Starting with the Palmer Woods, which the camera crew and producers all commented was “beautiful,” and going through parts of Sherwood Forest, West Outer Drive and , Rosedale Park, I showed Dateline a number of solid, strong neighborhoods with good, well cared for homes with strong community associations and block clubs. This was done to give them a balanced picture of the totality of Detroit – not just the well chronicled blight of the city that was given most of the camera face time. Dateline reporter Chris Hansen asked me who lived in these neighborhoods. I told him, doctors, lawyers, professionals and business owners among others. None of it was used.
In great detail, in response to Chris Hansen’s questions, I talked about why I and others choose to live in Detroit, I talked about what many community groups and foundations were doing to attack the problems and why I was hopeful about Detroit’s future in spite of the city’s challenges. None of my comments, reflecting optimism and hope, were seen fit to include in the Dateline report. I also took Dateline to troubled neighborhoods like the Brightmoor area and showed the devastating impact of urban decay, as well as new housing built by non-profit development groups. At one point, Chris Hansen got out of the car and asked me which way did I think Detroit would go in the future, with more urban decay or more new housing. I said I was still hopeful that the new housing was in our future and that Detroiters just needed more help to get more people involved. None of it was used.
When we visited my old neighborhood where I was raised on the west side of Detroit, we encountered Joe Davis, a wonderful man now 90 years of age, who took myself and other children in the neighborhood to play baseball and generally looked out for us. Our meeting was included as part of the Dateline special, but even that was edited in way that did not convey the true nature of our relationship. Mr. Davis was presented as an “old timer,” and only his comments about the sad state of the neighborhood in Detroit were included. But I also told Dateline Mr. Davis was an example of adults who cared for the neighborhood children, something we need more of now, and why we needed to bring the city back so senior citizens like Mr. Davis could live in safe neighborhoods.
Yes, the neighborhood has seen much betters days. I don’t have a problem showing it but I do have problem with the lack of context. Cordette Grantling, who was featured in the Dateline special, is a saint for her commitment to adopting and raising abandoned children. The outpouring of response to her plight as she struggles is well deserved. But her situation cannot be used to represent all Detroiters, or even most of them. The isolated examples of one person tutoring children and people picking food in urban gardens cannot obscure the fact the piece showed a shocking lack of community—it gave no sense of the efforts of hundreds of organizations and the thousands of people involved in mentoring, tutoring, literacy efforts, cleaning up neighborhoods, working in schools every day throughout Detroit.
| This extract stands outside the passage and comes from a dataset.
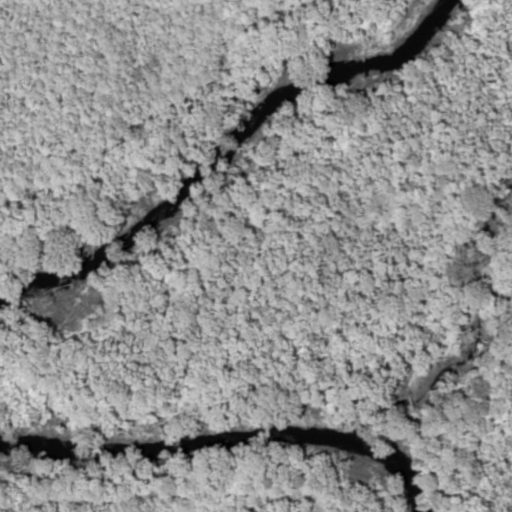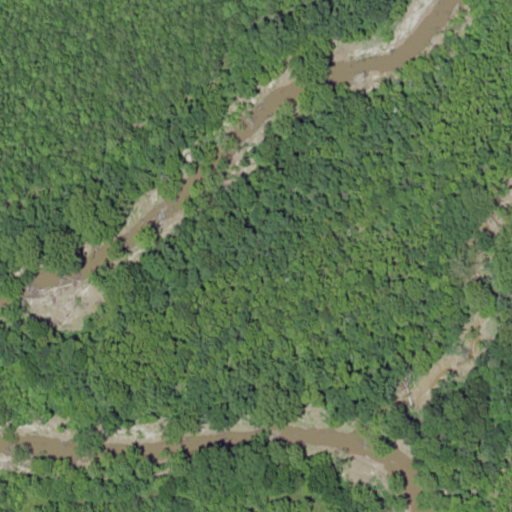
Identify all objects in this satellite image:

ARISE Detroit! is a nonprofit coalition of more than 400 organizations working on these and other issues, a clear indication that Detroit is an extremely engaged community. Dateline deemed the isolated case of a man killing and selling raccoons, more important than the efforts of thousands of people who care for their children, go to church, go to work and try to do better each day. Dateline’s explanation for the way the special was edited, as a producer said to me, was they had an abundance of good video and much of the footage had to be edited out to fit the allotted time for the special...
Detroit has been stereotyped before. We are an easy target with lots of low hanging fruit. Yes, the media has a job to do. Journalists are not public relation arms for the City of Detroit, nor should they be. But we have a right to expect them to tell the truth. The whole truth.